The case continued for five years, but the sisters had lost.

"This case, complicated by passions, was argued in court for quite a long time across seas, lands, and times. Not every day, and most definitely not as a matter of routine, does the opportunity befall a judge to delve into the depth of history as it unfolds before him in piecemeal fashion," wrote Judge Talia Pardo Kupelman in her verdict last Friday. The trial, she wrote, had provided "a window into the lives, desires, frustrations and the souls of two of the greatest thinkers of the 20th century". She ruled: "Due to the strict requirements of proof required, I do not believe that the plaintiffs have met the requirements... the gift was never carried out to completion... One can determine that the Kafka manuscripts, like the Brod estate, were not given to the plaintiffs as gifts."

The judge added: "I hope that the inheritance of the late Brod will finally find its place according to the wishes of the deceased." She ordered Eva Hoffe (her sister died this year) to pay more than £15,000 in costs. Mrs Hoffe says she will appeal.

Until the legal proceedings end, no-one knows exactly what is among the papers, creating the possibility that Kafka's denouement has not yet been written. "I understand there is a diary there which tells the story of his meeting with Kafka and how they became friends," said Shimon Sandbank, emeritus Professor of English at the Hebrew University and author of After Kafka.

"Brod was the closest person to Kafka. He was his friend from high school to the end," Professor Sandbank added. "He was the one who was asked by Kafka to burn his writings and he didn't do it. This is his great achievement. I don't know any writing by Brod where he explains it. It would be interesting."

David Blumberg, chairman of the Israel National Library, said the collection would be catalogued and placed on public display as soon as possible. He said: "We don't know what's in there exactly but from our past experience in dealing with collections and archives like this, you can always expect surprises. There are always things that you didn't expect to find."

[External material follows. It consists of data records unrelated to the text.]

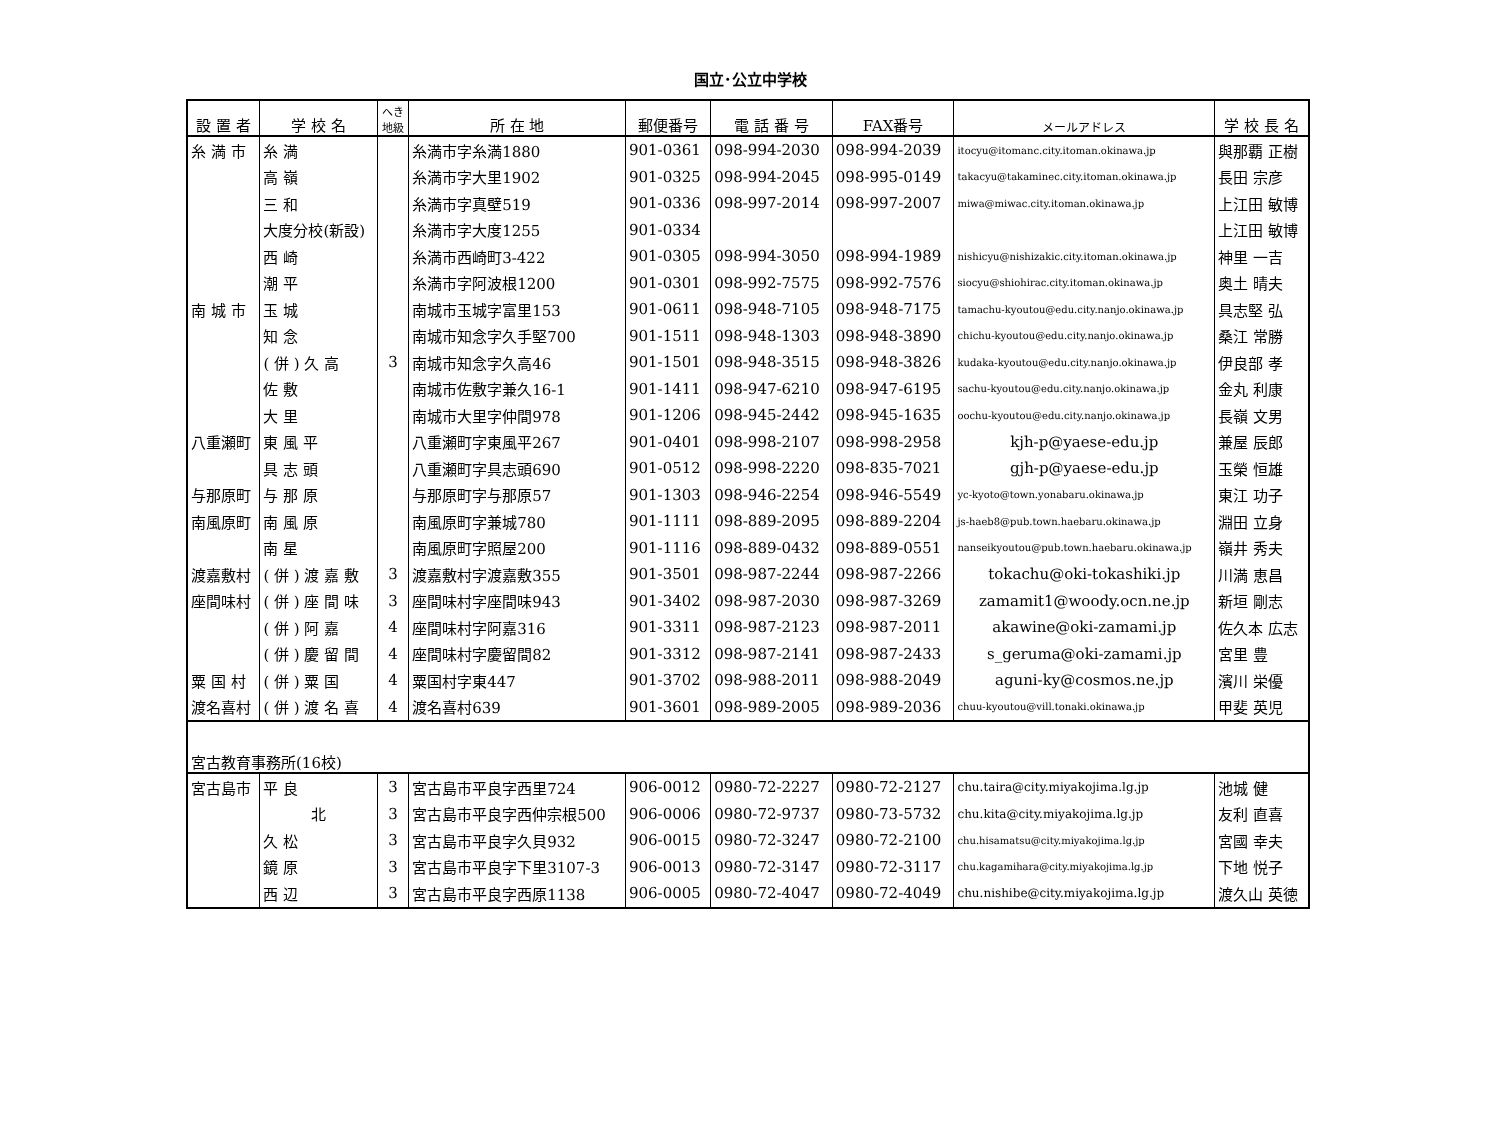国立･公立中学校
| 設 置 者 | 学 校 名 | へき 地級 | 所 在 地 | 郵便番号 | 電 話 番 号 | FAX番号 | メールアドレス | 学 校 長 名 |
| --- | --- | --- | --- | --- | --- | --- | --- | --- |
| 糸 満 市 | 糸 満 | | 糸満市字糸満1880 | 901-0361 | 098-994-2030 | 098-994-2039 | itocyu@itomanc.city.itoman.okinawa.jp | 與那覇 正樹 |
| | 高 嶺 | | 糸満市字大里1902 | 901-0325 | 098-994-2045 | 098-995-0149 | takacyu@takaminec.city.itoman.okinawa.jp | 長田 宗彦 |
| | 三 和 | | 糸満市字真壁519 | 901-0336 | 098-997-2014 | 098-997-2007 | miwa@miwac.city.itoman.okinawa.jp | 上江田 敏博 |
| | 大度分校(新設) | | 糸満市字大度1255 | 901-0334 | | | | 上江田 敏博 |
| | 西 崎 | | 糸満市西崎町3-422 | 901-0305 | 098-994-3050 | 098-994-1989 | nishicyu@nishizakic.city.itoman.okinawa.jp | 神里 一吉 |
| | 潮 平 | | 糸満市字阿波根1200 | 901-0301 | 098-992-7575 | 098-992-7576 | siocyu@shiohirac.city.itoman.okinawa.jp | 奥土 晴夫 |
| 南 城 市 | 玉 城 | | 南城市玉城字富里153 | 901-0611 | 098-948-7105 | 098-948-7175 | tamachu-kyoutou@edu.city.nanjo.okinawa.jp | 具志堅 弘 |
| | 知 念 | | 南城市知念字久手堅700 | 901-1511 | 098-948-1303 | 098-948-3890 | chichu-kyoutou@edu.city.nanjo.okinawa.jp | 桑江 常勝 |
| | ( 併 ) 久 高 | 3 | 南城市知念字久高46 | 901-1501 | 098-948-3515 | 098-948-3826 | kudaka-kyoutou@edu.city.nanjo.okinawa.jp | 伊良部 孝 |
| | 佐 敷 | | 南城市佐敷字兼久16-1 | 901-1411 | 098-947-6210 | 098-947-6195 | sachu-kyoutou@edu.city.nanjo.okinawa.jp | 金丸 利康 |
| | 大 里 | | 南城市大里字仲間978 | 901-1206 | 098-945-2442 | 098-945-1635 | oochu-kyoutou@edu.city.nanjo.okinawa.jp | 長嶺 文男 |
| 八重瀬町 | 東 風 平 | | 八重瀬町字東風平267 | 901-0401 | 098-998-2107 | 098-998-2958 | kjh-p@yaese-edu.jp | 兼屋 辰郎 |
| | 具 志 頭 | | 八重瀬町字具志頭690 | 901-0512 | 098-998-2220 | 098-835-7021 | gjh-p@yaese-edu.jp | 玉榮 恒雄 |
| 与那原町 | 与 那 原 | | 与那原町字与那原57 | 901-1303 | 098-946-2254 | 098-946-5549 | yc-kyoto@town.yonabaru.okinawa.jp | 東江 功子 |
| 南風原町 | 南 風 原 | | 南風原町字兼城780 | 901-1111 | 098-889-2095 | 098-889-2204 | js-haeb8@pub.town.haebaru.okinawa.jp | 淵田 立身 |
| | 南 星 | | 南風原町字照屋200 | 901-1116 | 098-889-0432 | 098-889-0551 | nanseikyoutou@pub.town.haebaru.okinawa.jp | 嶺井 秀夫 |
| 渡嘉敷村 | ( 併 ) 渡 嘉 敷 | 3 | 渡嘉敷村字渡嘉敷355 | 901-3501 | 098-987-2244 | 098-987-2266 | tokachu@oki-tokashiki.jp | 川満 恵昌 |
| 座間味村 | ( 併 ) 座 間 味 | 3 | 座間味村字座間味943 | 901-3402 | 098-987-2030 | 098-987-3269 | zamamit1@woody.ocn.ne.jp | 新垣 剛志 |
| | ( 併 ) 阿 嘉 | 4 | 座間味村字阿嘉316 | 901-3311 | 098-987-2123 | 098-987-2011 | akawine@oki-zamami.jp | 佐久本 広志 |
| | ( 併 ) 慶 留 間 | 4 | 座間味村字慶留間82 | 901-3312 | 098-987-2141 | 098-987-2433 | s_geruma@oki-zamami.jp | 宮里 豊 |
| 粟 国 村 | ( 併 ) 粟 国 | 4 | 粟国村字東447 | 901-3702 | 098-988-2011 | 098-988-2049 | aguni-ky@cosmos.ne.jp | 濱川 栄優 |
| 渡名喜村 | ( 併 ) 渡 名 喜 | 4 | 渡名喜村639 | 901-3601 | 098-989-2005 | 098-989-2036 | chuu-kyoutou@vill.tonaki.okinawa.jp | 甲斐 英児 |
| 宮古教育事務所(16校) | | | | | | | | |
| 宮古島市 | 平 良 | 3 | 宮古島市平良字西里724 | 906-0012 | 0980-72-2227 | 0980-72-2127 | chu.taira@city.miyakojima.lg.jp | 池城 健 |
| | 北 | 3 | 宮古島市平良字西仲宗根500 | 906-0006 | 0980-72-9737 | 0980-73-5732 | chu.kita@city.miyakojima.lg.jp | 友利 直喜 |
| | 久 松 | 3 | 宮古島市平良字久貝932 | 906-0015 | 0980-72-3247 | 0980-72-2100 | chu.hisamatsu@city.miyakojima.lg.jp | 宮國 幸夫 |
| | 鏡 原 | 3 | 宮古島市平良字下里3107-3 | 906-0013 | 0980-72-3147 | 0980-72-3117 | chu.kagamihara@city.miyakojima.lg.jp | 下地 悦子 |
| | 西 辺 | 3 | 宮古島市平良字西原1138 | 906-0005 | 0980-72-4047 | 0980-72-4049 | chu.nishibe@city.miyakojima.lg.jp | 渡久山 英徳 |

Mr Blumberg said there were no hard feelings against the Marbach archive. "I am ready to co-operate with them on the basis that it will be accessible to the general public." He added: "The verdict is a little tricky. It says that if any revenue is generated by the publication of the archive, the sisters will be the beneficiaries. We don't intend that there will be any money. We have no intention of turning this into a business."

Mr Blumberg said his main concern was to ensure that Israeli and Jewish cultural heritage was open for scholars and public alike. "We open the collections to everyone," he said. "If we can upload thousands of pages to the internet, we'll be happy to do so."

Prague-Berlin-Oxford: The travels of Kafka's other works

Kafka asked his last lover, Dora Diamant, to burn some of his writings, but she saved more than she destroyed. Diamant is thought to have held on to 35 letters and 20 notebooks, but they were confiscated in a Gestapo raid on her home in Berlin in 1933, and have not been seen since. The Kafka Project, which works on behalf of the Kafka Estate of London, continues to search for the works.

The Bodleian Library in Oxford holds the majority of Kafka's surviving manuscripts. By 1956, most of them had been reclaimed from Max Brod by the author's relatives. They were kept in a vault in Zurich until Kafka scholar Sir Malcolm Pasley persuaded the family to give them to Oxford in 1961.